Apprentice African imams in Morocco
26
Despite assurances from the MVI Institute that its sole purpose is to ensure and disseminate ’spiritual security’, aspects of control (if not of security) of activities linked to places of worship can be seen on a sign placed at the entrance to the al Oukouya al Islamyyia mosque attached to the institute. The notice urges students to head to the mosque only five minutes after hearing the muezzin’s call to prayer. Adherence to the course timetable is put forward by way of justification: but the note also asks students to avoid praying in groups once the imam’s official prayer is over. Countries of sub-Saharan Africa are also looking to Morocco for expertise beyond the mere training of imams.
27
Additionally, non-Moroccan imams are limited and controlled in terms of going out of the Institute. Nevertheless, some students were met outside the school in 2015, including Ali [17], a Malian student in his second-year. Ali reports that he is part of a group of Malian students who have already been in Morocco for two years, as the agreement between his country and the Kingdom predates the Institute: “His majesty has provided symbolic and financial support for the teaching of a moderate Islam in Mali by offering 10,000 copies of the Qur’an published in the Kingdom and has also provided help to restore and look after mosques in the country. Morocco is therefore also helping imams in Mali who do not have the chance like us to come here to Rabat for training” [18].

# # # #

The tasks =>
a: According to the passage about African imams in Morocco, how long after the muezzin's call to prayer does the sign tell students to head to the mosque?
b: Return everything in the passage about African imams in Morocco from "Apprentice African imams" down to "training of imams.".
You won't need the data that comes next.

Stored entries =>

# # # #

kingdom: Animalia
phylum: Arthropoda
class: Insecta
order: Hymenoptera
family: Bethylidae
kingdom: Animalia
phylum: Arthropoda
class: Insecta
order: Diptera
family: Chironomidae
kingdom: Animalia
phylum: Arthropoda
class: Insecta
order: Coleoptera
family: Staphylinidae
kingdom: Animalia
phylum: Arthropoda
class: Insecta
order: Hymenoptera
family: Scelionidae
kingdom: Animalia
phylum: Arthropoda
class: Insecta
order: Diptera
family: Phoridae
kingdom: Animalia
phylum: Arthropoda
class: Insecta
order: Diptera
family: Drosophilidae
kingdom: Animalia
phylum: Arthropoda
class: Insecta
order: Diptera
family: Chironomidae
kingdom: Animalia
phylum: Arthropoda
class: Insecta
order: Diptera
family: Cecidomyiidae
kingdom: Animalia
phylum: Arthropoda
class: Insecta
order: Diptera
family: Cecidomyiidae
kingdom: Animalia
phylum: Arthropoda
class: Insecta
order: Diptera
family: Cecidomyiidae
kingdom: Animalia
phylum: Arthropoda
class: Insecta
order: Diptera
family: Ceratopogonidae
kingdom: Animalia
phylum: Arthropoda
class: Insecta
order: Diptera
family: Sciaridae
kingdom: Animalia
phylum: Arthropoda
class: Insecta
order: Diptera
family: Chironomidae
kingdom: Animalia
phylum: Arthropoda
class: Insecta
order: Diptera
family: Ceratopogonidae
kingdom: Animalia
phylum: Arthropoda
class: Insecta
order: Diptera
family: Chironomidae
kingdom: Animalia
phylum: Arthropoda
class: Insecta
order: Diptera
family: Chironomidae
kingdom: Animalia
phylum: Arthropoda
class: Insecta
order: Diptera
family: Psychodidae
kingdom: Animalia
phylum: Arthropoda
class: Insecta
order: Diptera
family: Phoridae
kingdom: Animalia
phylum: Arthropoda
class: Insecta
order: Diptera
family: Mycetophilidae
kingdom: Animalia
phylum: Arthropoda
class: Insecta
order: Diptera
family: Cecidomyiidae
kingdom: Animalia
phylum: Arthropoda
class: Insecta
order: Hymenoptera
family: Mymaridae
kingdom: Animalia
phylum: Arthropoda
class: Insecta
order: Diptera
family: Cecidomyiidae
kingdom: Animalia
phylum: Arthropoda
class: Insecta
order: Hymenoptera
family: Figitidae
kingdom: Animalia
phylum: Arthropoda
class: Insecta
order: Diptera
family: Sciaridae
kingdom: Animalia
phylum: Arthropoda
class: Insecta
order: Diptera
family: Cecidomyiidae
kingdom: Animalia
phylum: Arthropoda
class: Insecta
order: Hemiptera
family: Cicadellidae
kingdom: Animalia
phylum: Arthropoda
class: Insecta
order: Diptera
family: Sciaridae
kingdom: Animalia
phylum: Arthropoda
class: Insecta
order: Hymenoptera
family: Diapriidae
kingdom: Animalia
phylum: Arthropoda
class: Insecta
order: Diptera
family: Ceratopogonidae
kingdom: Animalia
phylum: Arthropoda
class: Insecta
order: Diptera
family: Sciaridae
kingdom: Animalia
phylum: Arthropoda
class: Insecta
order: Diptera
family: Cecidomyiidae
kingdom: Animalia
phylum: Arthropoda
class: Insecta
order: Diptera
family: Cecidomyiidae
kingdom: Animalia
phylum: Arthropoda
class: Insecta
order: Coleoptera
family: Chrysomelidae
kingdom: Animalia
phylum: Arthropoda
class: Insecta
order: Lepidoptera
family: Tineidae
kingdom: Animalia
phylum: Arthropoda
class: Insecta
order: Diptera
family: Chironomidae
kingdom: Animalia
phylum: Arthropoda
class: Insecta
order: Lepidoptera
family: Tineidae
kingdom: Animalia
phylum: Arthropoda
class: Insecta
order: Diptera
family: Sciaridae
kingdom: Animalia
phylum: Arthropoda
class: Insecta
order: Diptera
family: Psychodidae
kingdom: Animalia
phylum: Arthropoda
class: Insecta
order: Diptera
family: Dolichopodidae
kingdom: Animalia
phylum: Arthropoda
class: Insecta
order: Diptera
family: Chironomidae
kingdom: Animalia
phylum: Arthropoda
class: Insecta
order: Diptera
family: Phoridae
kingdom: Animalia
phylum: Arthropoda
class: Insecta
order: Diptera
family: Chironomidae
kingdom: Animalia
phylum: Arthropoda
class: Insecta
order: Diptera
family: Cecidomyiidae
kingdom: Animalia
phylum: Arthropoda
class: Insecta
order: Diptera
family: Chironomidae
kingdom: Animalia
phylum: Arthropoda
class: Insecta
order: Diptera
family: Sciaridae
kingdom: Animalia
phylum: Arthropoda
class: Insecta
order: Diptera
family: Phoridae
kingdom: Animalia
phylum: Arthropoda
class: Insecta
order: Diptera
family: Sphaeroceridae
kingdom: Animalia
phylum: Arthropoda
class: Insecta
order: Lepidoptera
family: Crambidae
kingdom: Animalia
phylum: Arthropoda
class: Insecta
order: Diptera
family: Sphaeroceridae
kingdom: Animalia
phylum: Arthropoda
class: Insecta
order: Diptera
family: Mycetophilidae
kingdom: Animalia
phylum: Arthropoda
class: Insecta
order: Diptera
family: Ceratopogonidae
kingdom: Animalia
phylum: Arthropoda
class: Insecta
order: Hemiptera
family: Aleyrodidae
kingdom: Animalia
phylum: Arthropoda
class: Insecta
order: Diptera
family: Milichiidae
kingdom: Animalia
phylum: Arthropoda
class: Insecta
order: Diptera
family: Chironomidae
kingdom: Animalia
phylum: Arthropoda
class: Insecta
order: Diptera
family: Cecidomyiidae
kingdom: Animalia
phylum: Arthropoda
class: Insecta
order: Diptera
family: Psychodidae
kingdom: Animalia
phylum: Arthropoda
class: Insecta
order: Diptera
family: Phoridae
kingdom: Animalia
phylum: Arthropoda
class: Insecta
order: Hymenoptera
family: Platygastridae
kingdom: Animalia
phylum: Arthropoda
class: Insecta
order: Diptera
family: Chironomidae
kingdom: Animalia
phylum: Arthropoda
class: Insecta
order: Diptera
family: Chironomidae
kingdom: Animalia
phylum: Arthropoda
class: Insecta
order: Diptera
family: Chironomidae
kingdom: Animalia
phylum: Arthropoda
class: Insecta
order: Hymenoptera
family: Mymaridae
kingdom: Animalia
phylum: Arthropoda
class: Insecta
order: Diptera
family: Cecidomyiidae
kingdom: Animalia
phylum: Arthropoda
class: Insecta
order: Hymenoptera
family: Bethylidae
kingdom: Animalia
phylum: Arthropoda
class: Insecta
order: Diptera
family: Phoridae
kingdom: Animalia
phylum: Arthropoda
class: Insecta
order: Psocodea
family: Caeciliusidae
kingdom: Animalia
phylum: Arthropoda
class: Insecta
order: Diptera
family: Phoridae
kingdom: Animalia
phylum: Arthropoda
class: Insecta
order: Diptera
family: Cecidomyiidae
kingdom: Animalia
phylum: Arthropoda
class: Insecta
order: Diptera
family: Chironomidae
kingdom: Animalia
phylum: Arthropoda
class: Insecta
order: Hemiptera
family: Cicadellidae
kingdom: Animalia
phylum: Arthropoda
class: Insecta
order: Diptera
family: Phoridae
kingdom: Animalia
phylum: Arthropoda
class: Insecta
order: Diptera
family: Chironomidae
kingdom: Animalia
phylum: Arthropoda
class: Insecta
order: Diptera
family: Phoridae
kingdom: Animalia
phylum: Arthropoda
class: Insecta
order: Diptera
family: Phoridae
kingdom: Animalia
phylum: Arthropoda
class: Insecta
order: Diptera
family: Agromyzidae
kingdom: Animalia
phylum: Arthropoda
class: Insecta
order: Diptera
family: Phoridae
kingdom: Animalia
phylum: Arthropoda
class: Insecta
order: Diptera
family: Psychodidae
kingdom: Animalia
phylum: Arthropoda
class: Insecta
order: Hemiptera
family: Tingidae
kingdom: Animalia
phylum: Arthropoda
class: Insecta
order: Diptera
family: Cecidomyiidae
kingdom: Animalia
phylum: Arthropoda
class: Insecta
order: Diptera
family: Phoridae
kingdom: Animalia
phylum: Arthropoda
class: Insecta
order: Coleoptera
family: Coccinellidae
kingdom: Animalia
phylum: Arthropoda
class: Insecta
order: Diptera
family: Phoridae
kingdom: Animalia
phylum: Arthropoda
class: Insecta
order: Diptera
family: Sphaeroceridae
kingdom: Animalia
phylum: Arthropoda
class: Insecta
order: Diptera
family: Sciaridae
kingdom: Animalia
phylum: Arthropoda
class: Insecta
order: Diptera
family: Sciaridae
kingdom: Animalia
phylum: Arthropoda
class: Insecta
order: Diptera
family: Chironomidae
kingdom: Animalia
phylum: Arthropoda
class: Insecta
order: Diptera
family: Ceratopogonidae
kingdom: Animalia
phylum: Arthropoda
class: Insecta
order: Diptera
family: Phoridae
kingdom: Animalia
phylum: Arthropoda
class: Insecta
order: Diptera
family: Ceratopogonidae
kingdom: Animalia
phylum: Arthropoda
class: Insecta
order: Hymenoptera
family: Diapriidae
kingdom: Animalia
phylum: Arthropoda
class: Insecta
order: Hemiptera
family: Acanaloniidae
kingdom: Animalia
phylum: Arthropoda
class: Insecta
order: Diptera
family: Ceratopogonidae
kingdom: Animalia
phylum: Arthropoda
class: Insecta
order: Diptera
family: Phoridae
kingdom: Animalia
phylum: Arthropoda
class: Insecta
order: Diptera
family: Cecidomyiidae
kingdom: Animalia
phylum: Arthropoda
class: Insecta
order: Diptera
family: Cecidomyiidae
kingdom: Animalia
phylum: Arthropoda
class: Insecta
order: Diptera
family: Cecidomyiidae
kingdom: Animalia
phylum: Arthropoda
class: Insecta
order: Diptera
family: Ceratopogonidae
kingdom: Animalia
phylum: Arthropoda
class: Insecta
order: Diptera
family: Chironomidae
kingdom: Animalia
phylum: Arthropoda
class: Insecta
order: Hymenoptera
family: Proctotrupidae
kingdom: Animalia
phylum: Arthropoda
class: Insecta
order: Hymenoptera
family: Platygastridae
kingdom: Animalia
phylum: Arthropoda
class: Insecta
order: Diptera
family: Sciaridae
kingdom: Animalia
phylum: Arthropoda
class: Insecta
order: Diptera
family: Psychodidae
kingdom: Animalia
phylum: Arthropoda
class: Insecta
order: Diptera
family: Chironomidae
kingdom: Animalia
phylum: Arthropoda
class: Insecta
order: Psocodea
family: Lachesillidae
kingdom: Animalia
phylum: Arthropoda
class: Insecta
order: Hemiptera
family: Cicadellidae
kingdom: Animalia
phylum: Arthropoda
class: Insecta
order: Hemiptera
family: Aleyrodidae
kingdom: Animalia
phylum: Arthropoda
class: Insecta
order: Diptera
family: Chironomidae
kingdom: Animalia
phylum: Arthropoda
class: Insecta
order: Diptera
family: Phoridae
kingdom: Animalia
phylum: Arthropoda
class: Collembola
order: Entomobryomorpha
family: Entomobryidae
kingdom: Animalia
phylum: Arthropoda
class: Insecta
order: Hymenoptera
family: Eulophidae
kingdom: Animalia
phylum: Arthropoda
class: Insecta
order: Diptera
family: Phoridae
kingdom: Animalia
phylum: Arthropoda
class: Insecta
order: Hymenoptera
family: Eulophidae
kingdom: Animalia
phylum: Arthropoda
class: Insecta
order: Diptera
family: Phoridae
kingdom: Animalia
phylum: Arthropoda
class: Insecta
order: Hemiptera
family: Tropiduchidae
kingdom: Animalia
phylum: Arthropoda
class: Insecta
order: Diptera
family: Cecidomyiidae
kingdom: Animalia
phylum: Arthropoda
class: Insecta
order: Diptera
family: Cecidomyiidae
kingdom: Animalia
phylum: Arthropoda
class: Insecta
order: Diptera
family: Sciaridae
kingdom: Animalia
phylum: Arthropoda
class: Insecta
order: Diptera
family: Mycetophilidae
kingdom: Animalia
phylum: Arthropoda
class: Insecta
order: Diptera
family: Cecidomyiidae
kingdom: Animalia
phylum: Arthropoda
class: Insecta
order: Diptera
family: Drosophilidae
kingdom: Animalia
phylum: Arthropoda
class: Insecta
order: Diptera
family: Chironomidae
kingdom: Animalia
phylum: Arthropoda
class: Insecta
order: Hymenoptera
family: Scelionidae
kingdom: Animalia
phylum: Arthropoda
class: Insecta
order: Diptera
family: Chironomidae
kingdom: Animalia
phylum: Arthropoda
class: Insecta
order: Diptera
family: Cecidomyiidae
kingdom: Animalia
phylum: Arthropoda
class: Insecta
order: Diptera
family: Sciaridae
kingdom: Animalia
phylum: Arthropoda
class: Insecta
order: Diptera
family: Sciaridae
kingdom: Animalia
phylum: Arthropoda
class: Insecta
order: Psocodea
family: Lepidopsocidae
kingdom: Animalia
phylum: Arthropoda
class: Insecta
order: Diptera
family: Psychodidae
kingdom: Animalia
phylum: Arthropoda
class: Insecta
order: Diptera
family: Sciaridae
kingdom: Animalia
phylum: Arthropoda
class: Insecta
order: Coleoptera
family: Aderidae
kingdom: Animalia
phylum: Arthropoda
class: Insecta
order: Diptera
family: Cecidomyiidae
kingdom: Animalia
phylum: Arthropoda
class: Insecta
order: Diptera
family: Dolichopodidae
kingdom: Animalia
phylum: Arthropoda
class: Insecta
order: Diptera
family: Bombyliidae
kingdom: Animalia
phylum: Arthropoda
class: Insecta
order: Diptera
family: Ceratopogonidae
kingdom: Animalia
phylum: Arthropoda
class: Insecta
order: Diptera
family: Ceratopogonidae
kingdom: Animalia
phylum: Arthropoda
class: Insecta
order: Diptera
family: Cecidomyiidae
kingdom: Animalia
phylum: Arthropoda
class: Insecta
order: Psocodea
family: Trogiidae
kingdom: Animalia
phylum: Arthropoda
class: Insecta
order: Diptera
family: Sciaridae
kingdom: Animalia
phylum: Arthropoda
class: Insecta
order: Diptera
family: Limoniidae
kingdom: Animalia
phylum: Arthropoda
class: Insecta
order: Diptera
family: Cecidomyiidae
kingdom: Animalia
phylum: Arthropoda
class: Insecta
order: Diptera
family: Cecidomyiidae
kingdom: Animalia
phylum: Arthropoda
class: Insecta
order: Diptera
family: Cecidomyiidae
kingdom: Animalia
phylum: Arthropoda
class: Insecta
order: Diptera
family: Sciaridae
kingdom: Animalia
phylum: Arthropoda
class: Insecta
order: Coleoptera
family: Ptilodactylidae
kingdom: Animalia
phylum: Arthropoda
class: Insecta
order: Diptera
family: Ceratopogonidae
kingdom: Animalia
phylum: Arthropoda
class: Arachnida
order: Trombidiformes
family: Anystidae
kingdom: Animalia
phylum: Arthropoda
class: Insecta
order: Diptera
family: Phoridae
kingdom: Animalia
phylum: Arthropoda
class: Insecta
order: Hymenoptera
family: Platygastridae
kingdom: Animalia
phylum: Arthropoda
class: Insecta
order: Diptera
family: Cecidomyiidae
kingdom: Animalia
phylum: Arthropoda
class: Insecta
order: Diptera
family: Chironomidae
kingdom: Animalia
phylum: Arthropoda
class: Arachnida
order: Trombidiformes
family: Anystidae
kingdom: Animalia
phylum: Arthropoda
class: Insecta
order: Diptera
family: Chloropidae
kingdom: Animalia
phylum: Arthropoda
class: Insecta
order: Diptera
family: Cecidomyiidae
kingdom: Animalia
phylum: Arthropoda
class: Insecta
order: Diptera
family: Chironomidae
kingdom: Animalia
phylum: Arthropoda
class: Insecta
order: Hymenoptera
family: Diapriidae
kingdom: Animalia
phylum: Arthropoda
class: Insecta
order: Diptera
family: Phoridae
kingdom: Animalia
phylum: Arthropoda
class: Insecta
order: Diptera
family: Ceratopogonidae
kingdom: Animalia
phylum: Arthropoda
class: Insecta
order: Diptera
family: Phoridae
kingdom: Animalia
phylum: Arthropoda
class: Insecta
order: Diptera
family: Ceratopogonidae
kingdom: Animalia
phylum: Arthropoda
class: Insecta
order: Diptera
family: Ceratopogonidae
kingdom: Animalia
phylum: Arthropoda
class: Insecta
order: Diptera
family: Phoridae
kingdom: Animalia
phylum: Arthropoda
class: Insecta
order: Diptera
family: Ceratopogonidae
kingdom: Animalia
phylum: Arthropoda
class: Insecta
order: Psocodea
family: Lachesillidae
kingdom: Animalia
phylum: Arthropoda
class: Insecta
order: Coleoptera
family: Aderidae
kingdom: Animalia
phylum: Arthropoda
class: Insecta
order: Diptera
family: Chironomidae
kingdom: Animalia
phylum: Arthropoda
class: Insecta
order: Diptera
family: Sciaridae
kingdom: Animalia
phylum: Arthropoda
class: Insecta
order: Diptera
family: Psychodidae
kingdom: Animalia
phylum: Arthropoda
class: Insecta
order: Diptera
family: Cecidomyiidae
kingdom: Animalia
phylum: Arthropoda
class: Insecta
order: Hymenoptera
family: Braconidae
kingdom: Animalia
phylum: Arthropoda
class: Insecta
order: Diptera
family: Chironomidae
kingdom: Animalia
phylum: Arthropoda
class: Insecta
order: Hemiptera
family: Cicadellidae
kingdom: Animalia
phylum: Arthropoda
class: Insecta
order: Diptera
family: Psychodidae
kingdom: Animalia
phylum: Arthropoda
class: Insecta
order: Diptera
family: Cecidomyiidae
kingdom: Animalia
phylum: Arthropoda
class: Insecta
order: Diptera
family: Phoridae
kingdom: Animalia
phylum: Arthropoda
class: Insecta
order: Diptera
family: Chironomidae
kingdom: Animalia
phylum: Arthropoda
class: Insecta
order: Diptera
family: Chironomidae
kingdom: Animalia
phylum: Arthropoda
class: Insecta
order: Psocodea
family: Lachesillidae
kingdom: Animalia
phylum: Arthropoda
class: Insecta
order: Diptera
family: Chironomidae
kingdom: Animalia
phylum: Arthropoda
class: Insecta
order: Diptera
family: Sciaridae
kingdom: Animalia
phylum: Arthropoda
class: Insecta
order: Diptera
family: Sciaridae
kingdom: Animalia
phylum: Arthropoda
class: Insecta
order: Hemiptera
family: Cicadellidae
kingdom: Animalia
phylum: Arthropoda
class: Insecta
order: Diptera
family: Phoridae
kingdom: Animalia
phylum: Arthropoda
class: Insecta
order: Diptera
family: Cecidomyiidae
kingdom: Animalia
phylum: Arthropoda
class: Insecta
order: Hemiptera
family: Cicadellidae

# # # #

Task-by-task solutions =>
a: Only five minutes after hearing the call.

b:
Apprentice African imams in Morocco
26
Despite assurances from the MVI Institute that its sole purpose is to ensure and disseminate ’spiritual security’, aspects of control (if not of security) of activities linked to places of worship can be seen on a sign placed at the entrance to the al Oukouya al Islamyyia mosque attached to the institute. The notice urges students to head to the mosque only five minutes after hearing the muezzin’s call to prayer. Adherence to the course timetable is put forward by way of justification: but the note also asks students to avoid praying in groups once the imam’s official prayer is over. Countries of sub-Saharan Africa are also looking to Morocco for expertise beyond the mere training of imams.